What Wikipedia’s Network Structure Can Tell Us About Culture
Wikipedia, like all websites, is structured as a network with links connecting one page to another. Each of Wikipedia’s almost 300 languages is written independently and thus may have different underlying network structures. What might we learn from these differences?
A Brief Introduction to Graph Theory
Those already familiar with graph theory can skip this section.
Graphs, in the mathematical sense, are structures that connect objects together with links. In Graph theory jargon, the objects are nodes and the links connecting them are edges. For example, in the graph below there are three nodes: A, B and C. A is connected to both B and C, but B is only connected to C through A.
Edges can also be directional, signified by an arrow. For example, in the graph below you can travel from B to A, and C to A, but you can’t go anywhere from A itself.
That’s really all there is to understanding basic graphs, but starting with just those fundamentals a lot of interesting work can be done. When modeling Wikipedia each article is a node and each link between articles is an edge. For example, the article on Graph Theory links to the article on Mathematics which links back to Graph Theory, represented by the two-headed arrow below.
Building the Wikipedia Graphs
The first step was collecting the network structure data for each language. Wikipedia is big — Almost 40 million pages today and when last calculated in 2009, 275 million links. Instead of working with the whole of Wikipedia, we wanted to get an “equal” sample of pages from each language. We did this by picking five pairs of city+language where the city is a major global city and the primary language spoken in that city is one of the largest Wikipedias. For each of these languages, we built a network using Wikipedia’s API by starting at all five cities, visiting all the pages linked to from that page and then visiting all the pages linked to from those pages.
The table below shows the five languages and cities as well as the number of nodes and edges in our sampled network for each of those languages. For comparison I’ve also included the total number of articles and the ratio to the total in our sample.
For each of the networks we did the following:
- Measured the centrality of each node. The centrality is a measure of how important a node is in a network. Importance of an article is based on how many articles link to that article and how important those articles are. This is the same method that Google uses to find the best search results.
- Detected communities of similar articles using modularity — essentially finding clusters of articles that are highly interconnected.
- Used Gephi to visualize the networks by coloring each node by the community it is in, and sizing the label by how important the node is.

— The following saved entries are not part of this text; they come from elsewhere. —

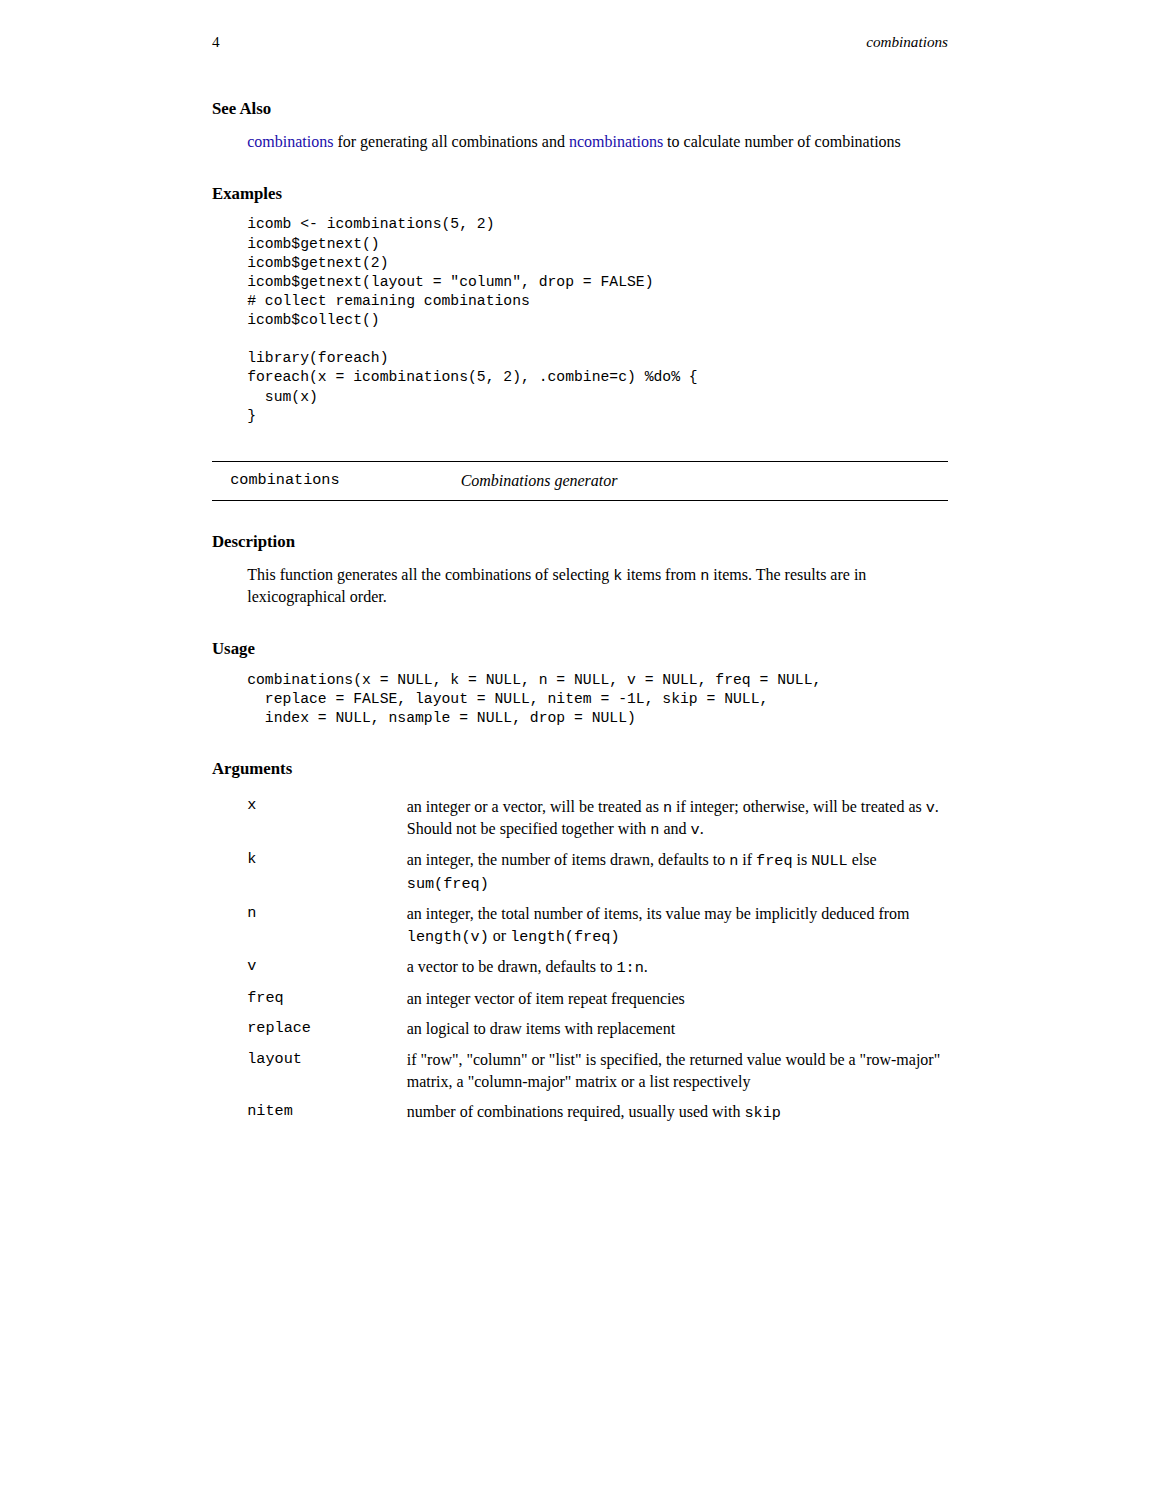4 combinations
See Also
combinations for generating all combinations and ncombinations to calculate number of combinations
Examples
icomb <- icombinations(5, 2)
icomb$getnext()
icomb$getnext(2)
icomb$getnext(layout = "column", drop = FALSE)
# collect remaining combinations
icomb$collect()

library(foreach)
foreach(x = icombinations(5, 2), .combine=c) %do% {
  sum(x)
}
combinations Combinations generator
Description
This function generates all the combinations of selecting k items from n items. The results are in lexicographical order.
Usage
combinations(x = NULL, k = NULL, n = NULL, v = NULL, freq = NULL,
  replace = FALSE, layout = NULL, nitem = -1L, skip = NULL,
  index = NULL, nsample = NULL, drop = NULL)
Arguments
| x | an integer or a vector, will be treated as n if integer; otherwise, will be treated as v . Should not be specified together with n and v . |
| k | an integer, the number of items drawn, defaults to n if freq is NULL else sum(freq) |
| n | an integer, the total number of items, its value may be implicitly deduced from length(v) or length(freq) |
| v | a vector to be drawn, defaults to 1:n . |
| freq | an integer vector of item repeat frequencies |
| replace | an logical to draw items with replacement |
| layout | if "row", "column" or "list" is specified, the returned value would be a "row-major" matrix, a "column-major" matrix or a list respectively |
| nitem | number of combinations required, usually used with skip |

View the following images in all their giant glory here.
To start with, here is the graph for English. English appears the most “neutral” of any of the five languages, and that makes sense considering it is the biggest of the Wikipedias and is used all over the globe. I say “neutral” because it contains clusters for each of the countries where we started and is fairly circularly shaped, indicating interconnections even across communities.
The giant Eurovision Song Contest community is a first indication that “Wikipedia” important many not reflect actual cultural importance. The way the Eurovision Song Contest pages are written on Wikipedia leads to a lot of interlinking between them, which may overemphasize their importance. Not to discount the important cultural institution that is the Eurovision Song Contest…

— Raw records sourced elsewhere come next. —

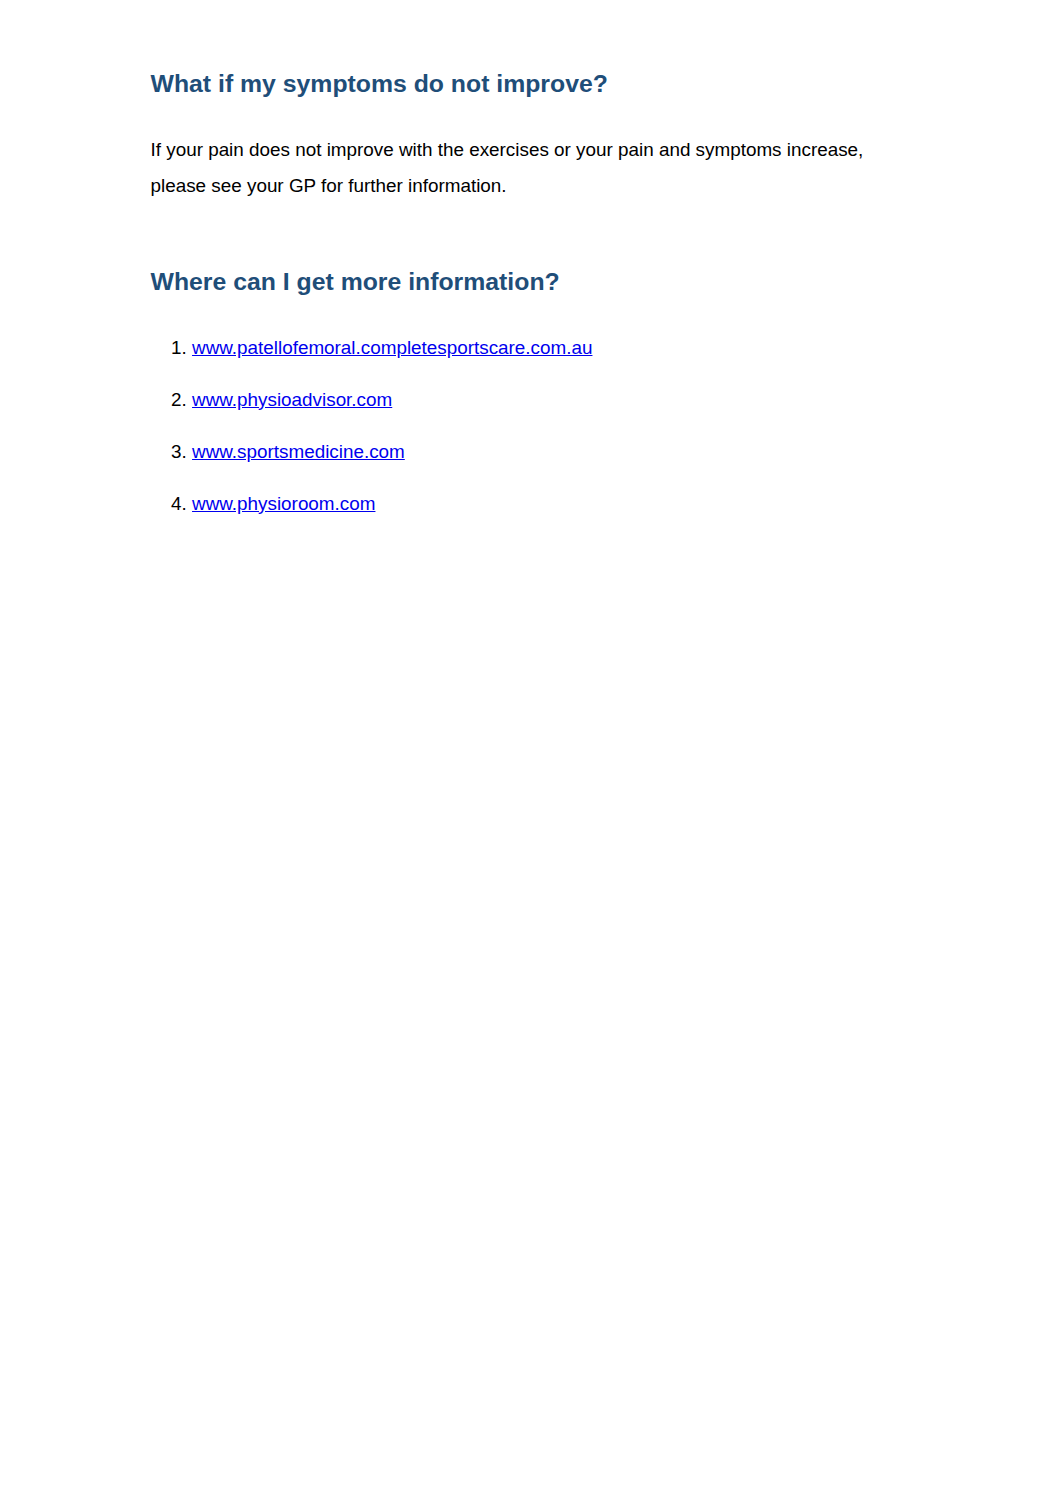What if my symptoms do not improve?
If your pain does not improve with the exercises or your pain and symptoms increase, please see your GP for further information.
Where can I get more information?
www.patellofemoral.completesportscare.com.au
www.physioadvisor.com
www.sportsmedicine.com
www.physioroom.com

Next, looking at Turkish, we see some differences. First, Turkey itself is more prominently in the center. This would make sense considering Turkish is not spoken widely outside of Turkey as opposed to English. We also see that Japan and China both just get lumped into a general Asia community. Neither New York nor the United States has any prominence. But the all important Eurovision community remains.
Turning to Russian, like Turkey in the Turkish network, here we see Russia prominently featured in the center. The most interesting feature here is the community in the top-left for New York. This happened because there are a large number of Wikipedia articles for tiny towns in New York that have only one edit and I can only assume were machine translated. Yet another way that Wikipedia won’t reflect reality.
The Japanese network is very similar in structure to the Russian one, including the odd New York State community. Interestingly, America (アメリカ合衆国) is about as central as Japan (日本).
Finally, looking at Chinese we see the most distinct of the five networks.
Instead of being round(ish) it’s elongated, indicating that there is not much interconnectivity between the two ends. In addition to a China community, we also see Shanghai getting it’s own distinct communities. And besides Russia, the rest of the world gets lumped into a single community.
What conclusions can we reasonably draw from this?
Does Japan have a greater fascination with America than with Turkey? Well, yes, probably. Are English speakers obsessed with Geographic Coordinate Systems? No, Wikipedia articles for places just usually include the latitude and longitude. Are Chinese speakers more culturally insular? Possibly, considering the Chinese government tries its hardest to make them so.
But it’s important to remember that the people (or machines) who write Wikipedia articles do not represent every speaker of their language. And, the structure and conventions of Wikipedia itself will emphasize some topics over others.
If nothing else, at least we got some pretty pictures.
Work done by Jeremy Neiman and Avigail Vantu as part of the masters program at New York University’s Center for Urban Science and Progress.